Press TV – Chief editors at leading US daily The New York Times say the US administration of President Donald Trump stands to lose by possibly withdrawing from a multilateral nuclear deal with Iran and manufacturing a “nuclear crisis” with the Islamic Republic.
In its Sunday edition, the paper’s editorial board laid out a forceful argument about why the Trump administration should refrain from a unilateral pullout from the Iran deal, which was struck in 2015, when the administration of former president Barack Obama was in office.
Trump started bashing the Iran deal when he was campaigning for presidency in 2016. Since winning the presidential election in November that year and taking office in January 2017, he has repeatedly threatened to pull the US out of the deal but has grudgingly refused to do so on temporal benchmarks related to the deal.
According to reports, Trump has largely been held back by a team of advisers described within the US as the “committee to save America,” a reference to their purported ability so far to prevent Trump from making reckless decisions. That circle has included Defense Secretary Jim Mattis and — until recently — national security adviser H. R. McMaster and secretary of state Rex Tillerson.

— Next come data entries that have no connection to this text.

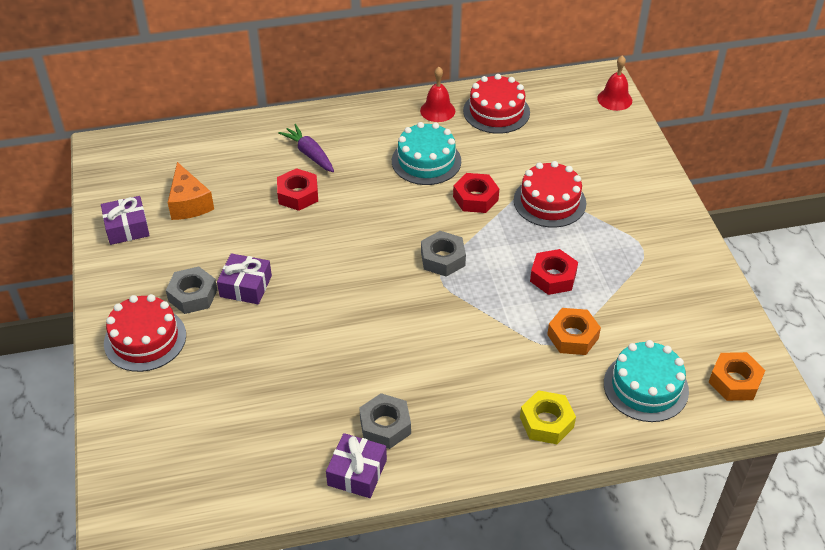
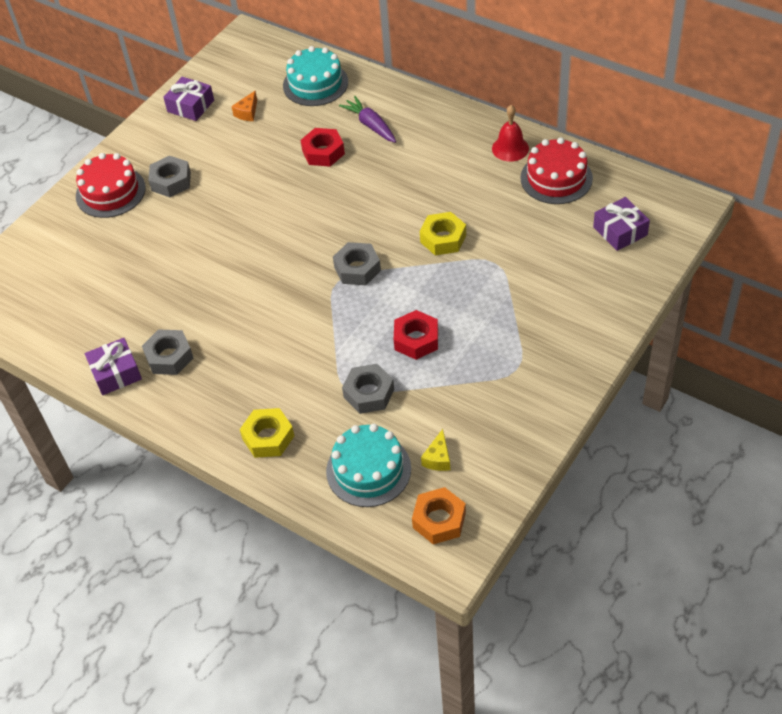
camera: 50 degrees right, 5 degrees up
(189, 203) = (247, 113): orange cheese -> orange cheese, size x0.58
(246, 286) = (208, 197): purple gift -> purple gift (620, 231)
(309, 154) = (370, 125): purple carrot -> purple carrot turned 45 degrees counterclockwise
(426, 161) = (446, 185): turquoise cake -> turquoise cake (315, 84)
(475, 198) = (443, 238): red nut -> yellow nut
(549, 201) = (496, 280): red cake -> none
(573, 336) = (369, 393): orange nut -> grey nut
(614, 99) = (674, 230): red bell -> none
(677, 343) = (438, 458): none -> yellow cheese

Trump has dismissed McMaster and Tillerson over policy disagreements, including on the Iran deal, and has replaced them with Iran hawks Mike Pompeo, as secretary of state, and John Bolton, as national security adviser. Both are known to strongly oppose the Iran deal in particular and diplomacy in general.
The editorial said Trump and “his new hard-line team of national security advisers” will lose their standing as a credible negotiating partner in potentially upcoming talks with North Korea if they scrap the Iran deal.

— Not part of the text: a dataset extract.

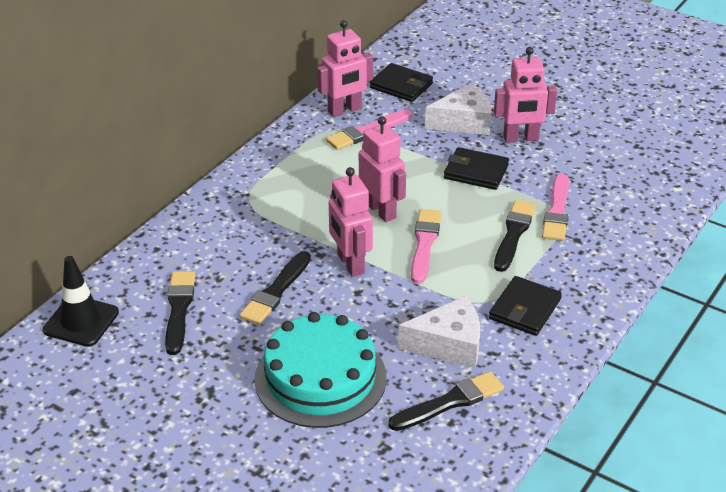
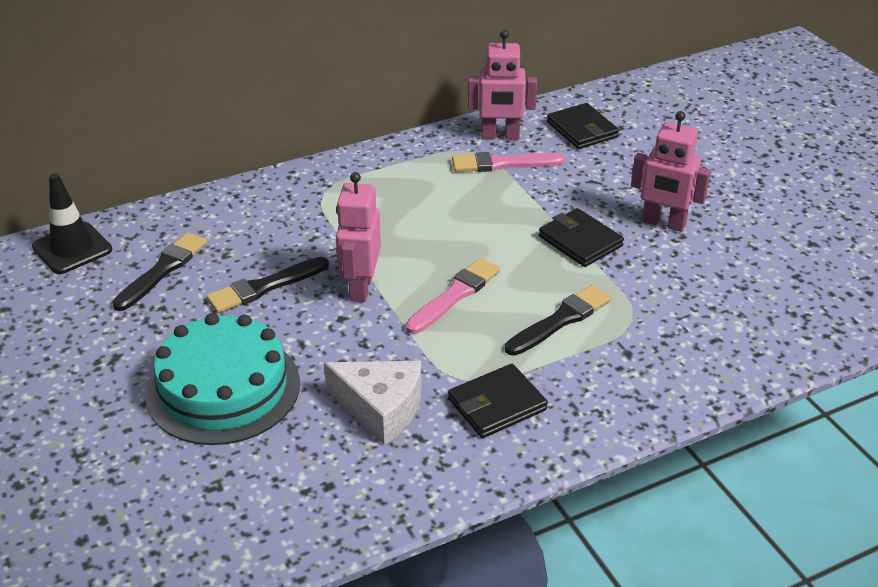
camera: 30 degrees right, 0 degrees up
(381, 211) = (442, 246): pink robot -> none
(449, 402) = (323, 469): black brush -> none
(464, 122) = (615, 186): white cheese -> none
(557, 211) = (633, 313): pink brush -> none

‘Without a shred of evidence’
The International Atomic Energy Agency (IAEA), which is tasked with monitoring Iranian compliance with the deal, has in nine consecutive reports confirmed complete Iranian adherence to its contractual commitments.

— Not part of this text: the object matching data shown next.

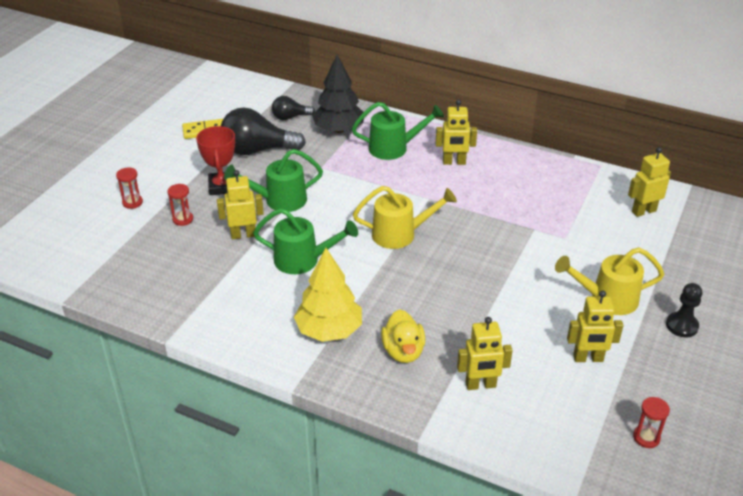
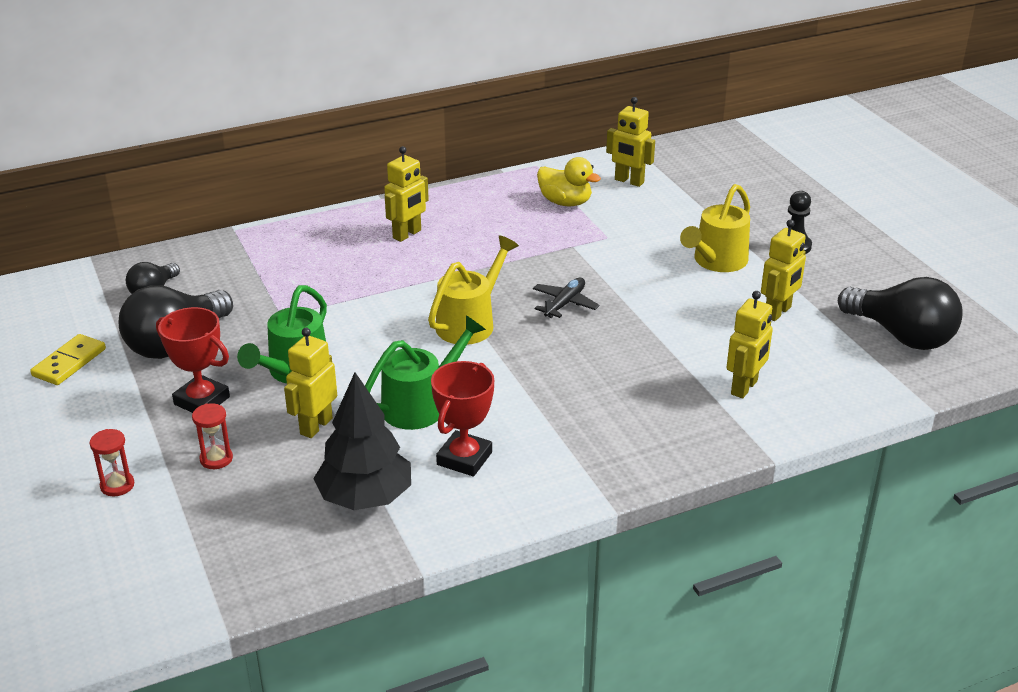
camera: 50 degrees left, 5 degrees down
(275, 303) = (464, 458): none -> red trophy
(329, 330) = (556, 442): yellow tree -> none
(339, 130) = (234, 272): black tree -> black tree (365, 497)
(394, 148) = (326, 255): green watering can -> none
(403, 351) = (645, 410): yellow duck -> yellow duck (565, 202)
(468, 259) = (565, 304): none -> black plane
(643, 211) = (629, 181): yellow robot -> yellow robot turned 75 degrees counterclockwise
(646, 437) = (901, 336): red hourglass -> black light bulb

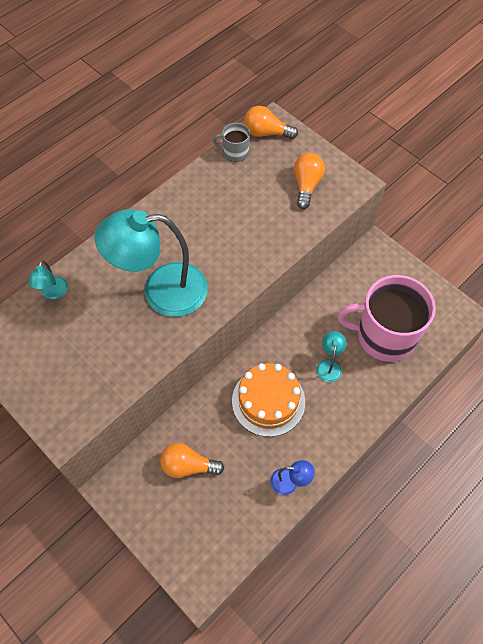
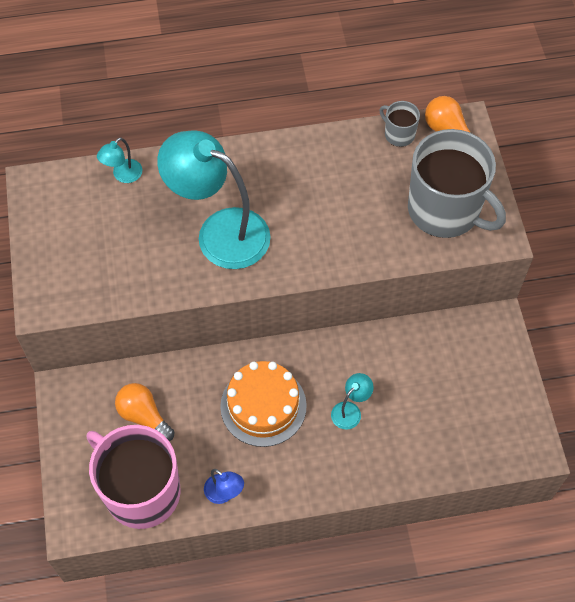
camera: 35 degrees right, 0 degrees up
(306, 185) = (445, 210): orange light bulb -> grey mug
(384, 336) = (431, 418): pink mug -> pink mug (141, 491)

The Times editorial pointed to that fact, and cited “American diplomats and military officers” as also affirming the deal’s “efficacy.”
Trump “has claimed, without a shred of evidence, that Iran is out of compliance, and has complained that Iran is still building ballistic missiles, arming Hezbollah and supporting President Bashar al-Assad of Syria. None of these concerns were supposed to be prevented by the deal,” the editorial board wrote.
“He has demanded that Britain, France and Germany fix what he calls ‘flaws’ in the pact by May 12, presumably so he will have someone else to blame when it falls apart.”
The Iran deal debate has gained new significance amid reports that Trump may meet with North Korean leader Kim Jong-un in an attempt to strike a deal that would see Pyongyang give up its nuclear weapons.
The Times contrasted Iran and North Korea to make a point that it would be harder to negotiate with Pyongyang.
“Although Iran never had a nuclear weapon, the agreement required months of talks and two years of technical and political negotiations. Now consider North Korea, with 20 to 60 nuclear weapons, and facilities for producing plutonium and enriching uranium,” it said.
‘Why would Kim trust Trump?!’
In potential talks with Kim, according to the editorial, Trump would want North Korea “to freeze nuclear and missile testing, halt the production of nuclear weapons fuel and the deployment of nuclear weapons and put an Iran-like verification system in place.”
“But why would Mr. Kim agree to any of that if the Americans walk away from the Iran deal? Why would Mr. Kim, or any future adversary for that matter, assume Mr. Trump is negotiating in good faith?” it asked, rhetorically.
The paper said that there was still hope a deal could be struck with North Korea but that that opportunity was in peril.
“That possibility will be squandered […] if the American president escalates a manufactured nuclear crisis with Iran at the very time he is trying to defuse one with North Korea,” it said, concluding.
The Trump administration has already been violating the Iran deal by discouraging European business with Iran and refusing to offer reassurance to European banks that renewed cooperation with the Islamic Republic would not subject them to unilateral US penalties.
US allies France, Germany, and the United Kingdom — all of them parties to the Iran deal — have warned Trump against withdrawal, as have Russia and China, the other parties.
On March 14, Iranian Deputy Foreign Minister and nuclear negotiator Abbas Araqchi said Iran had notified Europe that if the US withdraws from the Iran deal, so will Iran.